Sunday, June 4, 2023

Adorno's "Education After Auschwitz" - Summary

In Education After Auschwitz, critical thinker Theodor Adorno delves into the conditions that led to the atrocities of Auschwitz, arguing that the inability to identify with others was the most important psychological condition for the fact that something like Auschwitz could have occurred in the midst of more or less civilized and innocent people. He highlights the importance of education transforming into sociology and teaching about the societal forces that operate beneath political forms if we are to prevent such horrors from happening again.
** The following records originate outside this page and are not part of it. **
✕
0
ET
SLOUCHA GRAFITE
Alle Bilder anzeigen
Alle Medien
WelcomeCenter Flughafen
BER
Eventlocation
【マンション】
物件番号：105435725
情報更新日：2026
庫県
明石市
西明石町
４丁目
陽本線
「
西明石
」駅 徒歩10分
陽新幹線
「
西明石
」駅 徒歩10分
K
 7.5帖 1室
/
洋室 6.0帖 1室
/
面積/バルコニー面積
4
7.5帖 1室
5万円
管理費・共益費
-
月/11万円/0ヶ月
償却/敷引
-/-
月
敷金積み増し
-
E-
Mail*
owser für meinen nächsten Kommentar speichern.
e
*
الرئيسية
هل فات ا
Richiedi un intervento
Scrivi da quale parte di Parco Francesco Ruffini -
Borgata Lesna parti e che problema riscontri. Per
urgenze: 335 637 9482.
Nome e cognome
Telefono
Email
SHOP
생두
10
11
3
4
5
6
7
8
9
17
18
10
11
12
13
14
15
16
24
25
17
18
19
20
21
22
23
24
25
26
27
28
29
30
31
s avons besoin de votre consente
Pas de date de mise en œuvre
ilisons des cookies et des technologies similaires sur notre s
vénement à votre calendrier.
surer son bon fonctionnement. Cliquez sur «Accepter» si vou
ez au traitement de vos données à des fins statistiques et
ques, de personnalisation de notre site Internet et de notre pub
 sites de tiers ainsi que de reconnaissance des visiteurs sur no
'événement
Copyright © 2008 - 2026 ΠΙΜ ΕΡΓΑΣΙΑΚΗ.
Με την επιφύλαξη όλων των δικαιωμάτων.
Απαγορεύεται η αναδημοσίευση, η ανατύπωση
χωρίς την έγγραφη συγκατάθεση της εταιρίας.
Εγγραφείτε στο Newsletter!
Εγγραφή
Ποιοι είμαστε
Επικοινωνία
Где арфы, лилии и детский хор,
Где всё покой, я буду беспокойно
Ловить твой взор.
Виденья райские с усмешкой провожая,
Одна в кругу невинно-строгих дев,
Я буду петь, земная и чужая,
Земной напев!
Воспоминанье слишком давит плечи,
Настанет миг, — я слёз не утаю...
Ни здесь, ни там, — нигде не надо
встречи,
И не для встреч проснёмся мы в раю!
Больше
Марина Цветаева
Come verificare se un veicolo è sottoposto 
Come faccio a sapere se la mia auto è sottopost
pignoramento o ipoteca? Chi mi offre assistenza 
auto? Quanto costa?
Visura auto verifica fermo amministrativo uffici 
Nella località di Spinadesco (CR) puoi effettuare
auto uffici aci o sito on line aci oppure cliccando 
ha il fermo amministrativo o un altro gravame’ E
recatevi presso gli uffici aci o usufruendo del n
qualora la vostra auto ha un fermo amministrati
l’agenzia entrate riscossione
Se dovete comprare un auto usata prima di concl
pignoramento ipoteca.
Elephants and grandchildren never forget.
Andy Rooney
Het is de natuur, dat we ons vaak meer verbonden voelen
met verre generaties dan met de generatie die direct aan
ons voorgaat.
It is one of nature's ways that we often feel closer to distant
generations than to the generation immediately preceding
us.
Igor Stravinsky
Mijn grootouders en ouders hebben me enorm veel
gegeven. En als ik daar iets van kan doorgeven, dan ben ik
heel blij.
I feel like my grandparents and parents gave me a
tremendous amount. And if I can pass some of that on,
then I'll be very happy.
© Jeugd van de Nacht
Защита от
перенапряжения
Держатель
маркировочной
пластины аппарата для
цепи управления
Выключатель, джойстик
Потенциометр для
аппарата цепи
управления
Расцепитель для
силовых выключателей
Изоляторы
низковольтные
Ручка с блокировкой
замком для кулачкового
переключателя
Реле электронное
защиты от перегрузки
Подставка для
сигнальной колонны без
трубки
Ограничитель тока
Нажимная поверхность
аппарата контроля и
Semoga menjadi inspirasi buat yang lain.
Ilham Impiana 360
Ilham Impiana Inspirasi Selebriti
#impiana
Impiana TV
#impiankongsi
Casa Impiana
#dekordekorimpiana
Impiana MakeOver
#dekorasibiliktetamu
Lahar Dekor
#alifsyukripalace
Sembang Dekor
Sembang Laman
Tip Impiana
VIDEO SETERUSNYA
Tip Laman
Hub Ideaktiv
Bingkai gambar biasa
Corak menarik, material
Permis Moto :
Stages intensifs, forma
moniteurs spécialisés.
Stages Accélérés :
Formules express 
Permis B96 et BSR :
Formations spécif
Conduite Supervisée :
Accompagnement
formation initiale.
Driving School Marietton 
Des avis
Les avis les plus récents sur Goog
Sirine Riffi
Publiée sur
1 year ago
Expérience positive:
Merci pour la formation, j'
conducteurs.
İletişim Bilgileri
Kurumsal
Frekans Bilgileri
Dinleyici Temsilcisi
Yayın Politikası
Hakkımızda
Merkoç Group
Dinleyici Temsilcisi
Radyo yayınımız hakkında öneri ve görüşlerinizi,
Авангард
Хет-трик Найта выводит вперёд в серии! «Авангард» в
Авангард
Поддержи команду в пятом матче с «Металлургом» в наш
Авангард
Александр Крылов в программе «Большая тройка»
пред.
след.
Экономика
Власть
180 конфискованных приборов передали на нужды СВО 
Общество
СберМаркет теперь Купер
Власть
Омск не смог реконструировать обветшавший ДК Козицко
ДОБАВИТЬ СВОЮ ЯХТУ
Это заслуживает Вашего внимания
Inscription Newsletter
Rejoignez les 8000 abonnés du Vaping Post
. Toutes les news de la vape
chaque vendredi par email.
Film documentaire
Adorno also explores the relationship between reified consciousness and technology, arguing that technology has become fetishized in contemporary society and that people are inclined to take it as an end in itself, forgetting that it is an extension of human dexterity. He points out that technology occupies a key position in contemporary society and produces technological people, who are attuned to technology and less likely to be fooled in their own narrow field. However, he also notes that there is something exaggerated, irrational, and pathogenic in the present-day relationship to technology, and this is connected with the "veil of technology." Adorno argues that as long as we continue to fetishize technology, the means will be fetishized, and the ends - a life of human dignity - will be concealed and removed from people's consciousness.

Overall, Adorno's essay offers a deep exploration of the psychological and societal conditions that led to the Holocaust and argues for the need to transform education into sociology to prevent such horrors from happening again. He also highlights the importance of recognizing and combating the fetishization of technology in contemporary society to ensure that we do not lose sight of the importance of human dignity.